In the 17 years since, they’ve acquired in succession: Atomic, Suunto, Precor and lastly their biggest purchase, Salomon in May, 2005. The acquisition brought them into the spotlight adding $600 million EUR in sales to the top line. Since then, management has been working diligently to position the company to compete globally against Nike and Adidas; the transition has been a success and the future is very bright.
Here are five reasons why I think so:
- The Salomon integration has been a success. In 2006, earnings before interest and taxes (EBIT) grew by 30 percent. Sales, in the same 12 months were up a respectable 6 percent and 11 percent in the fourth quarter. The brand name is strong and getting stronger. Even more impressive are the gains in apparel and footwear where sales increased a whopping 30 percent in the fourth quarter and 18 percent for the entire year.
- EBIT margins went from 2.9 percent in 2005 to 3.6 percent in 2006. The company expects those numbers to improve in 2007 and 2008. Using a similar growth rate for both years, the EBIT profit should rise to $40.8 million EUR., up from the present $23.6 million EUR. Given the poor winter weather this year, any kind of improvement in the next two ski seasons will definitely improve sales.
- The Atomic division’s fourth quarter was a failure both in sales, down 4 percent, and EBIT, down 22 percent. However, the synergies gained between Atomic and Salomon should translate into $40 million in cost savings by 2008. Company officials feel 2007 will start poorly for Atomic and finish strong with better 12-month numbers. Any improvement would be a bonus.
- The Wilson division has EBIT margins close to 10 percent despite sales decreasing by 7 percent in 2006. Most of the sales decline was a result of the golf division changing the way it did business; taking a more selective approach to its retail partners in the United States, producing a 23 percent drop in fourth quarter sales. Management feels those numbers will improve in 2007 not only because of their new focus but also because golf equipment sales are likely to rebound after several years of decline.

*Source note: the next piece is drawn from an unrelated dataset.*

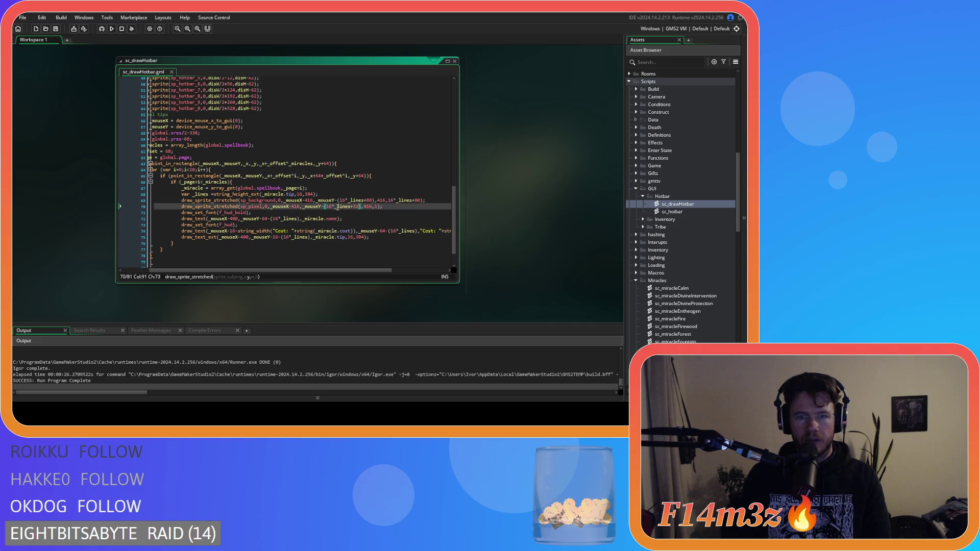
pyautogui.doubleClick(341, 201)
pyautogui.moveTo(345, 203); pyautogui.dragTo(349, 205)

- Precor and Suunto provide a one-two punch in the fitness world. Precor sells both commercial and consumer fitness equipment with healthy sales and profit growth in each. Suunto saw sales in fitness watches and instruments grow by 13 percent in 2006, with the EBIT rising 33 percent. The future for both has never been better.
These are but a few of the reasons that Amer Sports will continue to do well in the months and years to come. They are the number one sports equipment company in the world and they intend on staying on top through organic growth and where possible, acquiring businesses that will add to their dominance in both winter and summer sports. The stock currently pays a dividend of .50 EUR, yielding slightly less than 3 percent at current prices. Earnings per share in 2007 are expected to be somewhere between $1.10 EUR and $1.35 EUR.
Amer Sports isn’t an easy stock to own but should you get your hands on a few shares, it will be worth it. They are best sports company no one has heard of, yet.